[Data section — start]

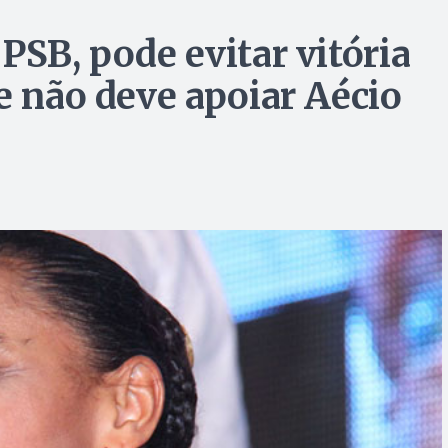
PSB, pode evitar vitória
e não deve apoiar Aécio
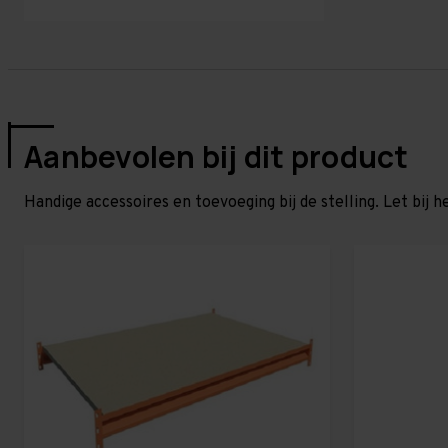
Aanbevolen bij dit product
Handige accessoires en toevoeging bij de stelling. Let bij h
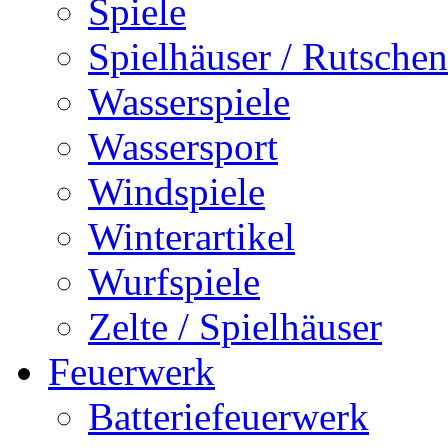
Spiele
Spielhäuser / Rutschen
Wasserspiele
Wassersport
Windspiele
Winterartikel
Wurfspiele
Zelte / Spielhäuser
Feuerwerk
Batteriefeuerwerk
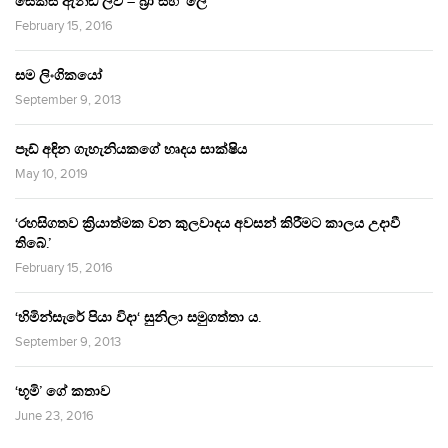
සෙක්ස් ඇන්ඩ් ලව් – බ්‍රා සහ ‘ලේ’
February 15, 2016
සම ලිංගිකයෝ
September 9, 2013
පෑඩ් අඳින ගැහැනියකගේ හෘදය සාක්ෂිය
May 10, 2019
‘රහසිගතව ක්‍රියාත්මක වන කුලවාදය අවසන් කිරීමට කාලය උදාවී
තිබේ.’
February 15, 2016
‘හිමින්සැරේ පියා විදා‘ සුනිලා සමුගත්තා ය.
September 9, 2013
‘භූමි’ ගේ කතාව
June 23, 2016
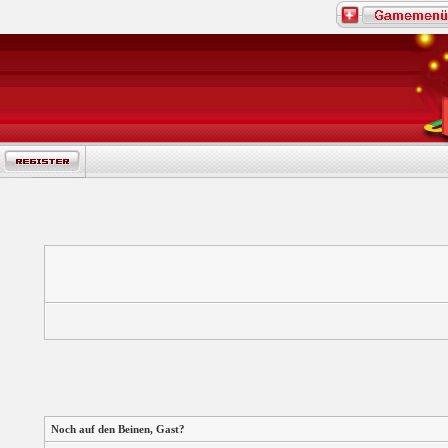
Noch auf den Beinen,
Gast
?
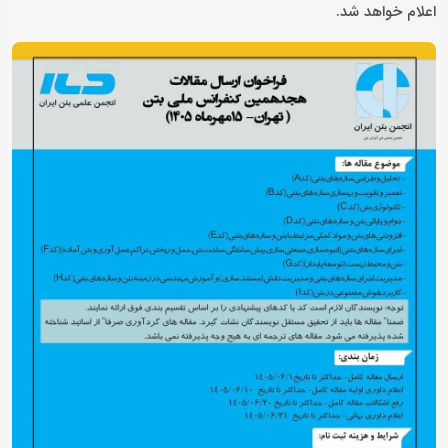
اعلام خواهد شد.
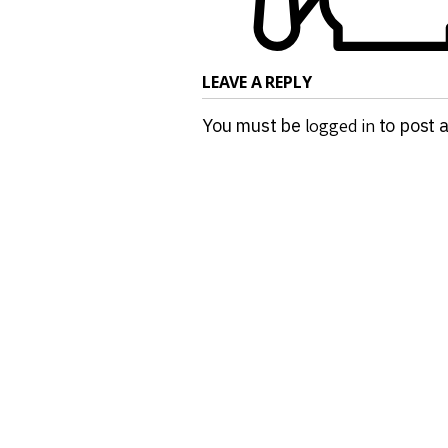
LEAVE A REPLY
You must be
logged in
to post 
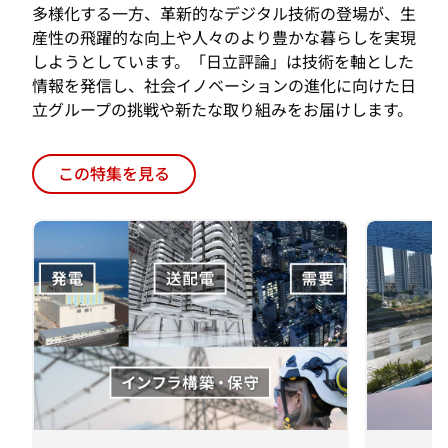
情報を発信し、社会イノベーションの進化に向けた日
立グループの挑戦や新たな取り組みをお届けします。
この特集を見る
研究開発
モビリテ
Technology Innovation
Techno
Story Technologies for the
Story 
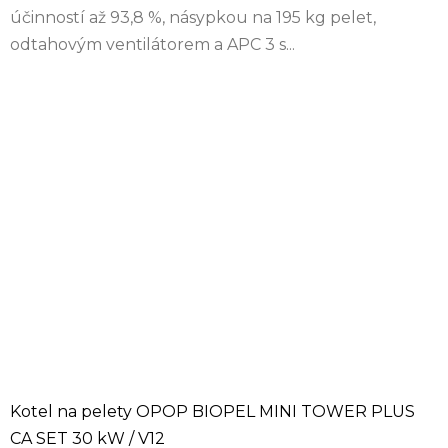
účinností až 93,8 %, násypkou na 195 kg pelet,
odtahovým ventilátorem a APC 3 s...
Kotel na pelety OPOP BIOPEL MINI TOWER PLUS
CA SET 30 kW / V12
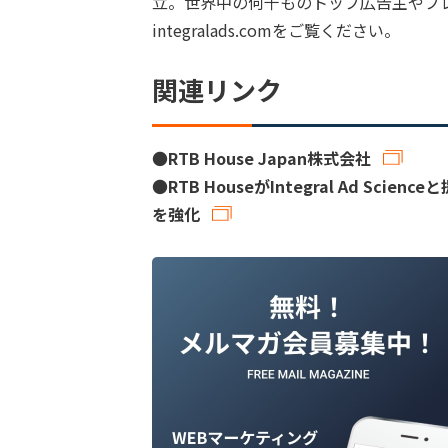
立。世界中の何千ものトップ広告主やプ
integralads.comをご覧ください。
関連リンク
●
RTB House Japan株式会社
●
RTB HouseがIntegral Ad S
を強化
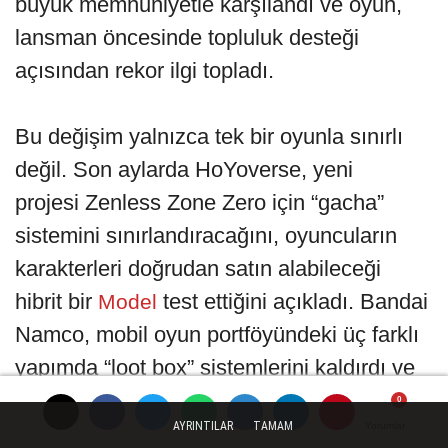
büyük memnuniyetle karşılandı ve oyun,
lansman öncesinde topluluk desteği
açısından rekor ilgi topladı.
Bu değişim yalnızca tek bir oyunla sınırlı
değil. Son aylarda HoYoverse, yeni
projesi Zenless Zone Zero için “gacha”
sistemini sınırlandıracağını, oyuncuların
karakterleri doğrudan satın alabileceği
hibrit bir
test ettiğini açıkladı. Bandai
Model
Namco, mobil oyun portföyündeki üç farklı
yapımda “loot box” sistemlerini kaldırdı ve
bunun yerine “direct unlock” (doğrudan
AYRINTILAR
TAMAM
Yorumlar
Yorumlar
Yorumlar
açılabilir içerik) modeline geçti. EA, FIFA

[Data section — finish]
[Data section — start]

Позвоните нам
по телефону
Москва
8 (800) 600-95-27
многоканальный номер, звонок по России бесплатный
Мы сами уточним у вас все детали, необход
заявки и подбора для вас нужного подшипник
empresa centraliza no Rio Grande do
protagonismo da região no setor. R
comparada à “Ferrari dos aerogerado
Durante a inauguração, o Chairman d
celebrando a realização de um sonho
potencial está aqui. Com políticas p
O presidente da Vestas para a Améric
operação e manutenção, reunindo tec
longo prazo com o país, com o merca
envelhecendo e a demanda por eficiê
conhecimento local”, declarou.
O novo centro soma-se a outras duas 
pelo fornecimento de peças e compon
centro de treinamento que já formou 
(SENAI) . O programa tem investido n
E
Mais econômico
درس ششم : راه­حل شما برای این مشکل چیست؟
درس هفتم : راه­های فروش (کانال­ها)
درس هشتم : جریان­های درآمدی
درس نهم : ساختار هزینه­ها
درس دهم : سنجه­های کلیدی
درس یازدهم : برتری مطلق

[Data section — finish]

Exercise ->
Search the lines above for the string "centro", then show every one that has it.

Response to the exercise ->
O novo centro soma-se a outras duas 
centro de treinamento que já formou 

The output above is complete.